Equitable & Inclusive Meeting Design

Equitable and inclusive meetings start with thoughtful planning based on several key principles to encourage broader participation, create space for active listening, and deepen connections between participants.

USE THIS IN ORDER TO…

  • Craft meetings that encourage more engagement, opportunities for contributions, and space for dissent.

  • Find a balance between voices that may tend to dominate in meetings versus other voices that often are not heard.

  • Practice distributed leadership and interrupt patterns of bias.

  • Emphasize the gains of the team versus the individual.

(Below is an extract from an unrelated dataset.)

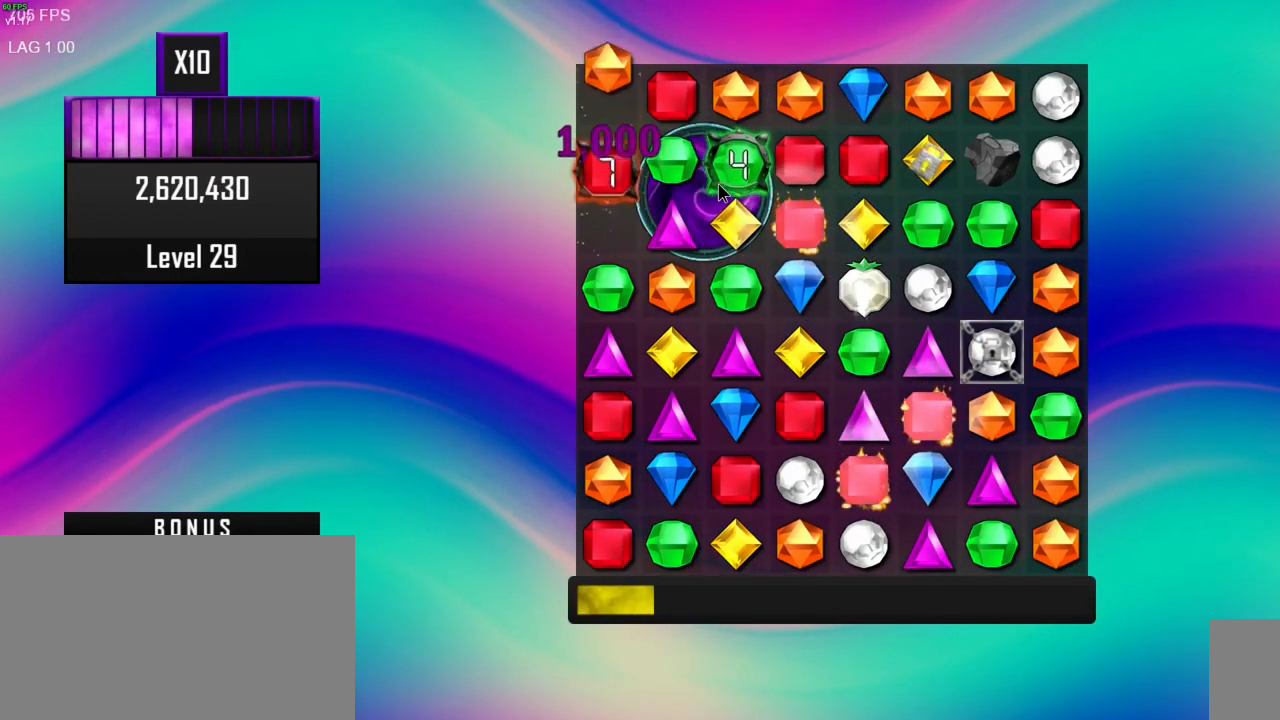
Gameplay with keyboard and mouse; each line is a JSON object with the keys and mouse buttons held at the frame after it. "events" lists presses ("down") and releases ("up") of ".", "/", "0", "1", "2", "3", "4", "5", "6", "7", "8", "9", "a", "alt_l", "alt_r", "b", "backslash", "backspace", "c", "caps_lock", "comma", "ctrl_l", "ctrl_r", "d", "e", "equals", "escape", "f", "f1", "f10", "f11", "f12", "f2", "f4", "f5", "f6", "f7", "f9", "g", "h", "i", "j", "k", "l", "lbracket", "m", "minus", "n", "o", "p", "q", "quote", "r", "rbracket", "return", "s", "semicolon", "shift_l", "shift_r", "space", "super", "t", "tab", "tilde", "u", "v", "w", "x", "y", "z", "mouse_left", "mouse_right", "mouse_mb4" and "mouse_mb5" between this image and that frame as [ms after this image, input, new state], when the widget could be followed in between. "mouse_left", "mouse_right", "mouse_mb4", "mouse_mb5" = the "left", "right", "mb4", "mb5" buttons of the "mouse" list. No other keys are recorded. Mouse movement is not recorded. Not read: f3 f8 mouse_wheel other_keys.
{"keys": [], "mouse": [], "events": []}
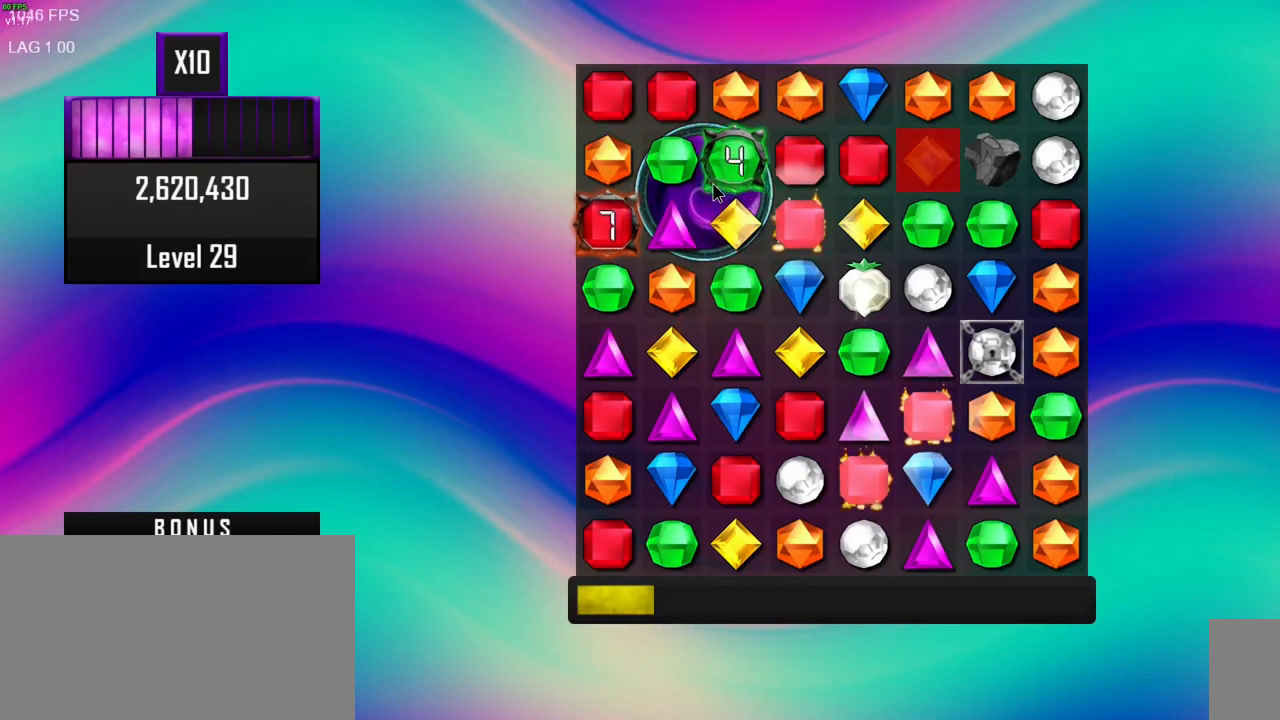
{"keys": [], "mouse": [], "events": []}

  • Support and sustain positive team culture.


KEY COMPONENTS

  1. Establish clear group norms and agreements at the start of the meeting – and stick to them. When inclusive meeting conduct is codified, it puts offenders on notice and makes participants aware of their rights and responsibilities.

  2. Provide an agenda with a clear purpose in advance of the meeting so that participants have an equitable opportunity to prepare and attend to the multiple ways that people communicate and learn (e.g., affective, creative, practical, conceptual). To alleviate issues with “use-and-forget” agenda files, create a rolling agenda for each quarter.

  3. Rotate roles from meeting to meeting (e.g., facilitator, scribe, timekeeper) to leverage more engagement across the team.

CONSIDERATIONS FOR REMOTE IMPLEMENTATION

  1. Prioritize video over phone calls. Face-to-face interactions are still powerful, even virtually, as you have the chance to read body language that might be missed during communication via phone or by email.

  2. Leverage video meeting platform tools like polling, Q&As, and virtual whiteboards. These tools create greater interactivity and provide different ways for participants to engage.

  3. Use a “water-cooler” conversation starter to create an opportunity for personal connection and to give everyone in the meeting a chance to speak.

  4. Be sure to check in with all participants before moving to a new item on the agenda. The facilitator should take special care to check in with those who have not spoken to see if they want to add anything.

ARTIFACTS & RESOURCES

"The design of a remote team meeting is how we set the virtual table for collaboration, decision-making, advancing priorities, and building team culture. It conveys what and who is valued.”